Elleriyle yüzünü kapatıp hıçkırarak ağladı. Katıla katıla, ara vermeden. Oysa her şey ne güzel gidiyordu. Çok mutluydu. O mutluluktan ayaklarının yerden kesildiğini, başka bir gezegende yaşadığını hissediyordu ama...

Ama ayakları yerden kesilince, birisi o mutluluğu çekip almıştı, ayaklarının altından. Ayakları yere bastığı an şoka girmişti. Çünkü o mutluluk bir serap gibi kaybolup gitmişti, hayatından. Ağlamaktan kasılırken elini karnına koydu, elinin üzerine düşen gözyaşlarına aldırmadan, ağır, kırık zoraki konuştu.

"Hissediyorum. Kızımsın. Güzel kızım. Benim kızım. Seni tek başıma da olsa en iyi şekilde büyütüp yetiştireceğim. Kim derdi ki seni babasız büyüteceğim."
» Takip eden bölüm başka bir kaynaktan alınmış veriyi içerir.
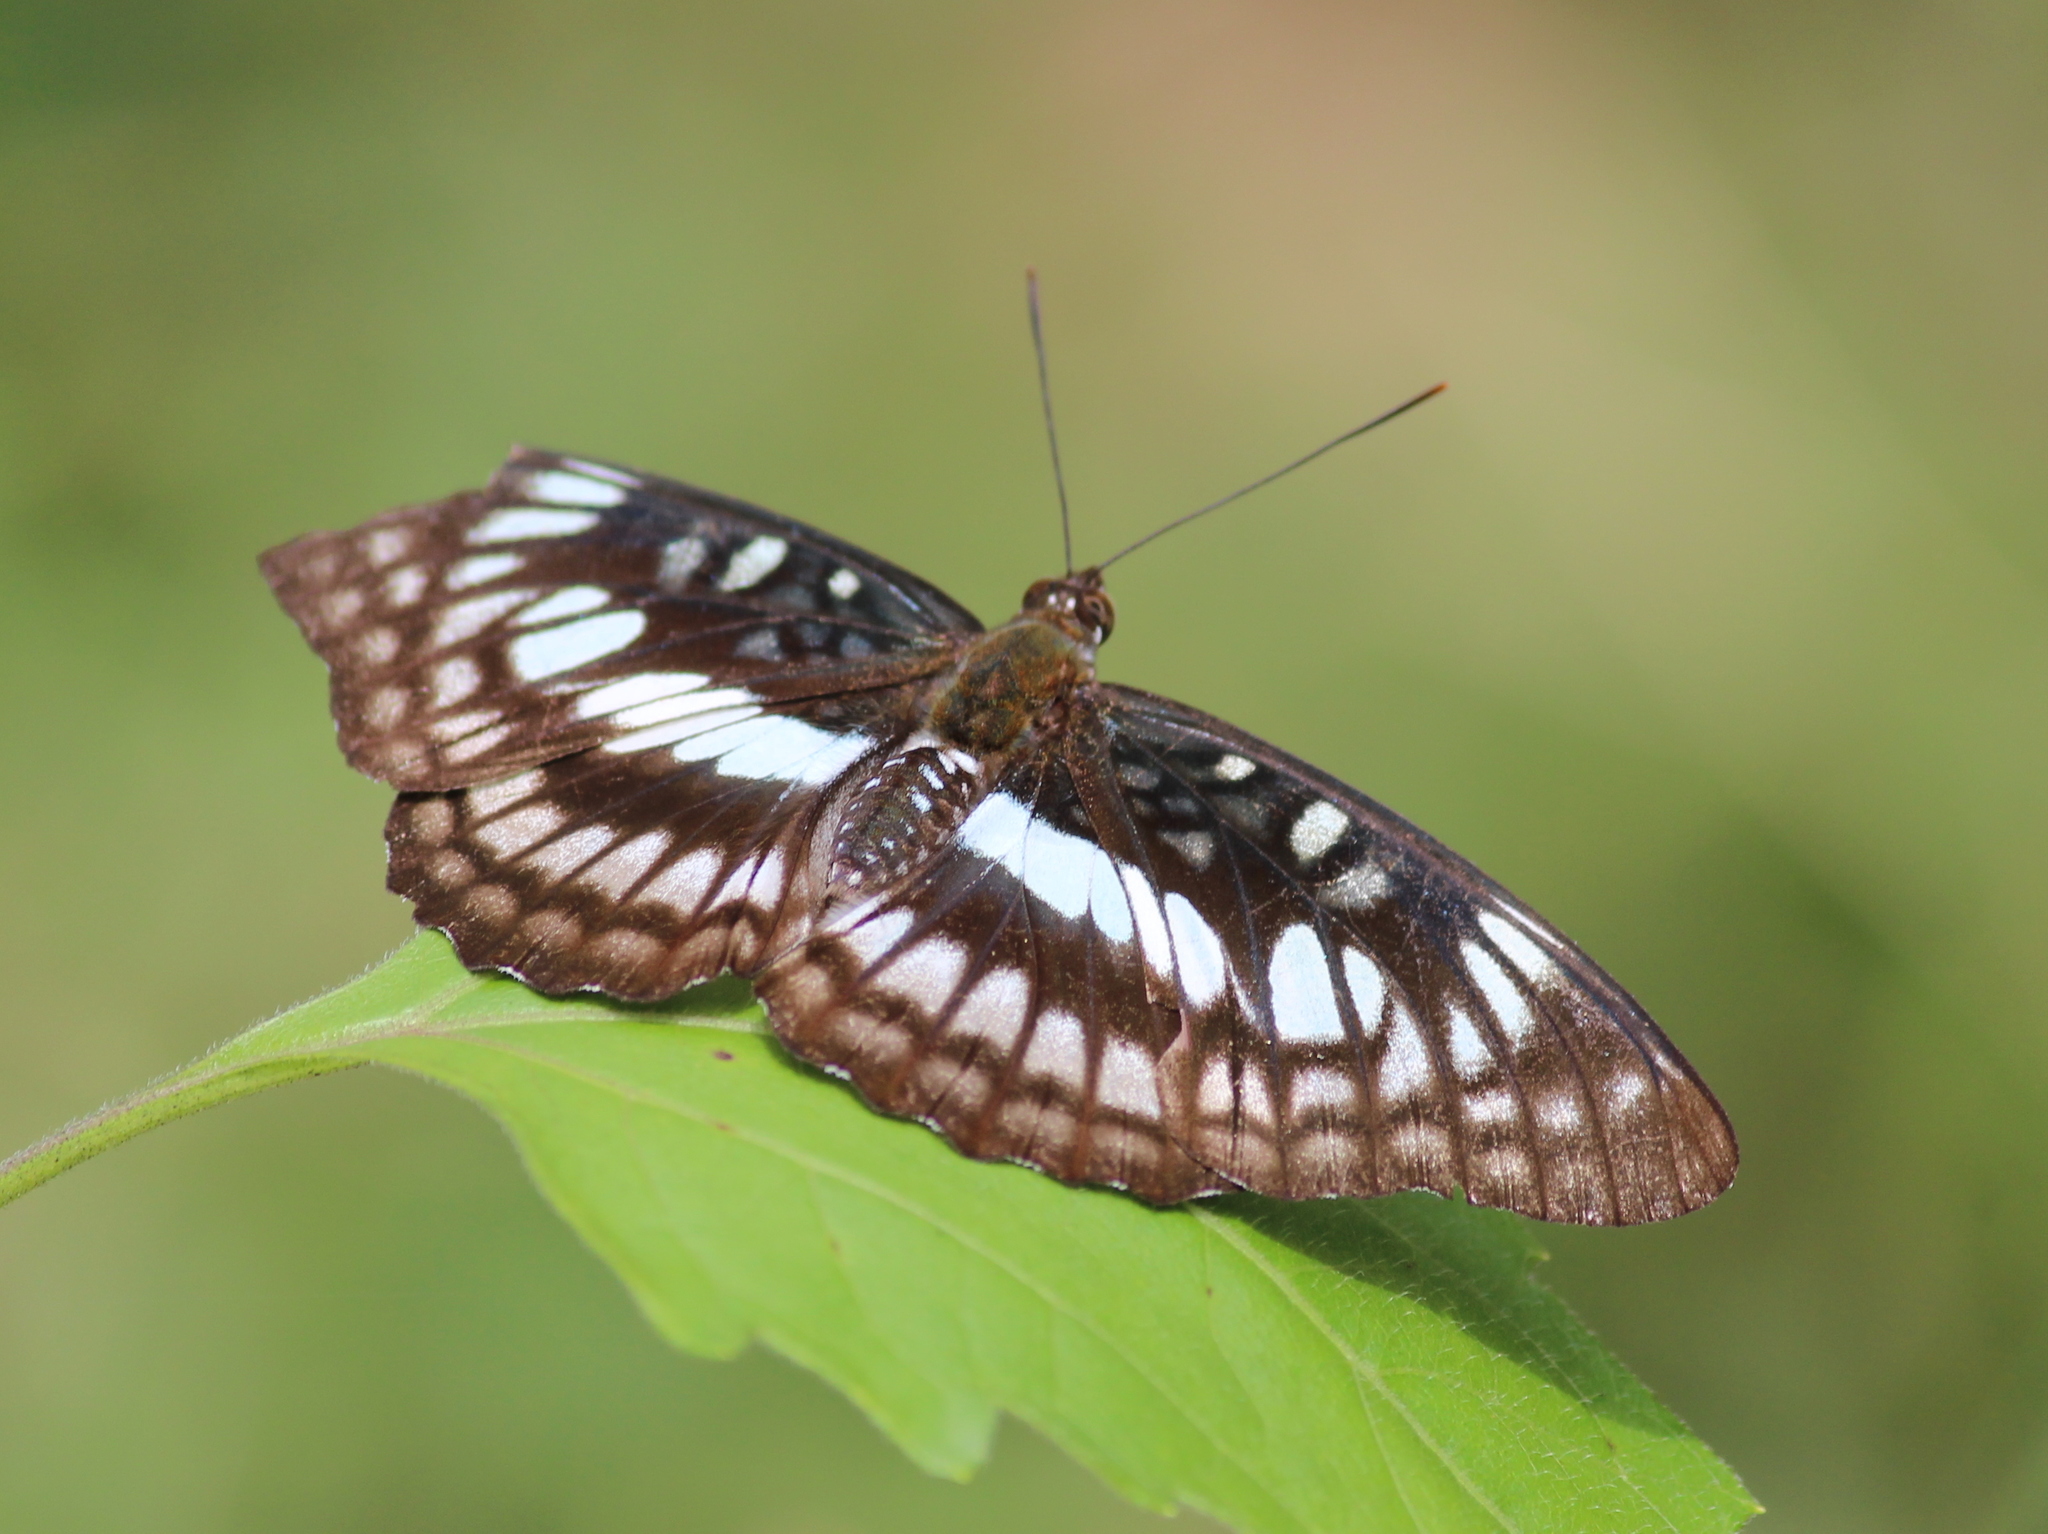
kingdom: Animalia
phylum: Arthropoda
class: Insecta
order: Lepidoptera
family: Nymphalidae
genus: Parathyma
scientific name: Parathyma ranga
Son cümlesiyle gözlerinden sicim gibi yaşlar akarken, başını sağa sola çevirdi. Bu kadar mı güçsüzdü? Kolu kanadı kırılmış bir kuş gibi, kış mevsiminde ortada kalmış gibiydi...


"Hayır bebeğim. Senin annen çok güçlü bir kadın. O kadar güçlü ki bunu doğduğunda göreceksin. Neler yaşadım ben. Bununla da yıkılmayacağım!"

Yine son cümlesiyle yıkılırken gözlerini kapatıp arkasına yaslandı. Hayatı, babasıyla annesinin terasta yaptığı konuşmadan sonra ters dönmüştü. Ondan sonra da düzelmiş gibi görünse de düzelmemiş daha beterleri olmuştu. Çünkü, bu yalnız hâli onun tek göstergesiydi. Yanında gelen kişiler Mahmut, Yasemin ve Fatma'ydı. Onları hiç beklemiyordu ama yaşlı adamın ağlamasına dayanamayıp kabul etmişti. Oysa, Kerem'i hatırlatacak kimseyi istemiyordu, hayatında. Ama yaşlı adam, koca çınar ağlayınca, içinde bir şeyler kopmuştu. Tamam demişti ama onu ve diğerlerini her gördüğünde aklına Kerem geliyordu. Birden durdu.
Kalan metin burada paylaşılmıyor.